SK Telecom and SK Biopharm have discovered early-stage effective compounds that could be used to develop targeted therapies for hard-to-treat cancers using AI.
SK Telecom said on Tuesday it jointly researched with SK Biopharm to generate and select binder candidates that can bind to ROR1, a protein on the surface of cancer cells, and confirmed 2 early-stage effective compounds through laboratory validation.
An effective compound is a substance shown in tests to bind effectively to a target. A binder is a substance designed to attach to a specific target such as cancer cells. ROR1 is a tumour-related cell surface protein produced in large amounts in various blood cancers and solid tumours. It is drawing attention in the development of targeted anticancer therapies because it appears more in some cancer types than in normal cells.
In the study, SK Biopharm established a strategy to discover new binders based on its drug development experience. SKT used AI to generate a large number of binder candidates and analysed the likelihood of binding with ROR1 to select targets for laboratory validation.
Research to find new molecular structures often has limits in exploring diverse candidates because there is frequently not enough data for AI to learn from. SKT applied machine learning technology that combines and expresses protein fragments in various ways to address this.
It also used reinforcement learning.

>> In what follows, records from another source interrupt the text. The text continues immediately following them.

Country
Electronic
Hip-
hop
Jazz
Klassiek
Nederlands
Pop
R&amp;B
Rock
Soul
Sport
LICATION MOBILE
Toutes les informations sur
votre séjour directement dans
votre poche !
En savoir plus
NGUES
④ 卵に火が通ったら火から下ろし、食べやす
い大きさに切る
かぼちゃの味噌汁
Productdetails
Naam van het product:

It made AI give higher rewards to combinations with greater structural stability so it could search for optimal new binder structures.

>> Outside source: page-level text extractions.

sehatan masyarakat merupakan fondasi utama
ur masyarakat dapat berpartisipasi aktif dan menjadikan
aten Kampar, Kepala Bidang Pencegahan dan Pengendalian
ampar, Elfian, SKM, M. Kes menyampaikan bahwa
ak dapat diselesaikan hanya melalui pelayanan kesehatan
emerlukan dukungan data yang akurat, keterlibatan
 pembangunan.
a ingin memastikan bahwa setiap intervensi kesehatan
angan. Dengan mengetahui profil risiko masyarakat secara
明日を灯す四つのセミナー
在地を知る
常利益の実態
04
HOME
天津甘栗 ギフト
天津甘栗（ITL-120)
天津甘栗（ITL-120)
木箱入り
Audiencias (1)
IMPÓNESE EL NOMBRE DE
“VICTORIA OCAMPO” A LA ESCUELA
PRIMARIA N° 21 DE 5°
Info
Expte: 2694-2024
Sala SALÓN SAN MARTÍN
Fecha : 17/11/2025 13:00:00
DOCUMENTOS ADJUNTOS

At the selection stage, it used graphics processing unit, or GPU, resources to process multiple binder candidates in parallel. It then used an AI model to predict the binding structure between ROR1 and each candidate and the likelihood of actual binding, narrowing down targets for laboratory validation.

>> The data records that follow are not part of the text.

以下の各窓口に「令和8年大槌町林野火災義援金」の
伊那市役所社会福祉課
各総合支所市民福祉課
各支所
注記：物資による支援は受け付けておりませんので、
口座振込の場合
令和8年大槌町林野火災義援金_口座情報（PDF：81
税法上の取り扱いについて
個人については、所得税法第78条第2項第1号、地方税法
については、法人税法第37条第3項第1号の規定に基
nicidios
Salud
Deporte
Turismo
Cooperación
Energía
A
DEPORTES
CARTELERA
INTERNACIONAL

The two companies completed the study in about 5 months. They cut by more than 60 percent the early-stage research period for drug development that typically took 1 to 2 years under SK Biopharm's existing approach. SKT assessed the study as showing the possibility of reducing the time and cost needed in the early stage of drug development using AI.
Dong-yeon Jo (조동연), head of AI Convergence at SKT, said, "Based on this achievement, we are also reviewing ways to expand the scope of technology cooperation across bio AI, including developing a bio-specialised large language model (LLM) using our proprietary AI foundation model."